→ Source document:
================

Technical Challenges and Solutions
The greatest challenge in this project was planning for uncertainty. Government medical college projects are typically constructed in phases over 5 to 8 years, with the exact sequence and timing of building construction dependent on annual budget allocations. Our infrastructure plan had to be robust enough to serve Phase 1 buildings independently while being seamlessly expandable as subsequent phases came online.
We addressed this by designing all trunk infrastructure — primary water mains, sewer trunk lines, HT electrical ring main, and primary road network — to ultimate campus capacity from Day 1, with strategically located stub-outs and valve chambers for future phase connections. This “build trunk once, extend branches later” approach minimises future road cutting and service disruptions while avoiding the waste of installing full-capacity branch networks for buildings not yet constructed.
The hospital building’s critical nature demanded special attention to power reliability. We designed a three-tier power redundancy system: dual utility feeders from separate 33kV substations (ensuring supply even if one feeder fails), automatic transfer switches for instant changeover, and diesel generator backup sized at 100% of hospital connected load. For the operation theatres and ICU, an additional UPS layer was included to bridge the 8-10 second gap during DG changeover.
Materials and Methods
The planning process utilised AutoCAD Civil 3D for road and drainage design, EPANET for water distribution network hydraulic modelling, and ETAP for electrical load flow and short circuit analysis. Soil investigation data from geotechnical surveys informed the stormwater recharge pit design and pipeline bedding specifications. All designs were prepared in compliance with CPWD specifications, CPHEEO manual for water supply, IS 1172 for water demand estimation, and the CEA (Central Electricity Authority) regulations for HT installations.
Timeline, Team, and Execution
The master planning phase was completed in 6 months with a core team of 5 senior engineers (civil, electrical, mechanical, plumbing, and fire safety), 2 CAD operators, and a project coordinator. Multiple site visits were conducted for topographical survey validation, soil testing coordination, and stakeholder consultations with the medical college administration and the supervising government department. The deliverables included detailed drawings, bill of quantities, technical specifications, and a phased implementation roadmap.
Results and Client Satisfaction
The master infrastructure plan was approved by the government department with minimal revisions, a testament to the thoroughness of our design and documentation. Phase 1 construction (hospital block, academic block, and boys hostel) commenced based on our plans, and the trunk infrastructure installed in Phase 1 has been successfully serving these buildings while remaining ready for Phase 2 connections. The utility corridor plan has prevented multiple potential clashes between services during construction — a common problem in campuses planned without integrated utility mapping.
Key Takeaways
This project highlighted the critical importance of master infrastructure planning in large campus developments. The investment in comprehensive upfront planning — including hydraulic modelling, load flow analysis, and utility corridor mapping — pays dividends throughout the construction and operational phases by preventing costly redesigns, service clashes, and capacity shortfalls. Vardhaman Infra now advocates for this master planning approach for all campus-scale projects, whether government or private, and this medical college project serves as our benchmark reference for such engagements.

================

→ Data shown:
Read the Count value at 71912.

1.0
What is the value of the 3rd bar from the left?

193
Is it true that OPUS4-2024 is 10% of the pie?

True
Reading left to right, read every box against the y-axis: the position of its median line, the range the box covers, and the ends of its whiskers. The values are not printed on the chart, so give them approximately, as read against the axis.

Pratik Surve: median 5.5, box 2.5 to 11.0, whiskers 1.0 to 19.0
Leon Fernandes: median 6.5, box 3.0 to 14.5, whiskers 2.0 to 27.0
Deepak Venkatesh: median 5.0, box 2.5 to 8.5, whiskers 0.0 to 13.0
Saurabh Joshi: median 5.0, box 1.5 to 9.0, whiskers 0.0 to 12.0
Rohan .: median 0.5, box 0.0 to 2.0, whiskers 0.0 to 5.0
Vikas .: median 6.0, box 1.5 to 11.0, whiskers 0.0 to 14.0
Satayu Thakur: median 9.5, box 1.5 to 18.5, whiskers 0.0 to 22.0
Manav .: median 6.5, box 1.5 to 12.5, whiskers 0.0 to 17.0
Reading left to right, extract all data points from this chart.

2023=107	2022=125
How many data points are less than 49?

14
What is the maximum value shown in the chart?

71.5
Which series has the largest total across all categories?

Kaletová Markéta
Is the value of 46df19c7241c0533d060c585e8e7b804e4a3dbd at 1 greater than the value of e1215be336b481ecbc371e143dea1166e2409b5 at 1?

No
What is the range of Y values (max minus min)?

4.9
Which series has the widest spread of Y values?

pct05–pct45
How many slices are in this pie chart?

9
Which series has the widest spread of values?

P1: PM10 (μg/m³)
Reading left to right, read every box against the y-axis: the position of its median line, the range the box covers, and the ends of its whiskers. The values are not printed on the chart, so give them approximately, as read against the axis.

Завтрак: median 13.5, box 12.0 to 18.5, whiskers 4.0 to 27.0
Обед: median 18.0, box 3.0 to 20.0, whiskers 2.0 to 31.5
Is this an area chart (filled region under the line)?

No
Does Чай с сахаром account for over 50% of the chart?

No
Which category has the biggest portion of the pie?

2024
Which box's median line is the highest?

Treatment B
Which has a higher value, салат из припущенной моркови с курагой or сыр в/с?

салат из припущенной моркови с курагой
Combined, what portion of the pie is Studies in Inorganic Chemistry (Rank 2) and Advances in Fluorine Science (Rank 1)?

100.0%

================

→ Work task:
In the campus infrastructure text, give the passage between "Timeline, Team, and" and "phased implementation roadmap.", inclusive, changing "project coordinator" to "project manager".

→ Written reply:
Timeline, Team, and Execution
The master planning phase was completed in 6 months with a core team of 5 senior engineers (civil, electrical, mechanical, plumbing, and fire safety), 2 CAD operators, and a project manager. Multiple site visits were conducted for topographical survey validation, soil testing coordination, and stakeholder consultations with the medical college administration and the supervising government department. The deliverables included detailed drawings, bill of quantities, technical specifications, and a phased implementation roadmap.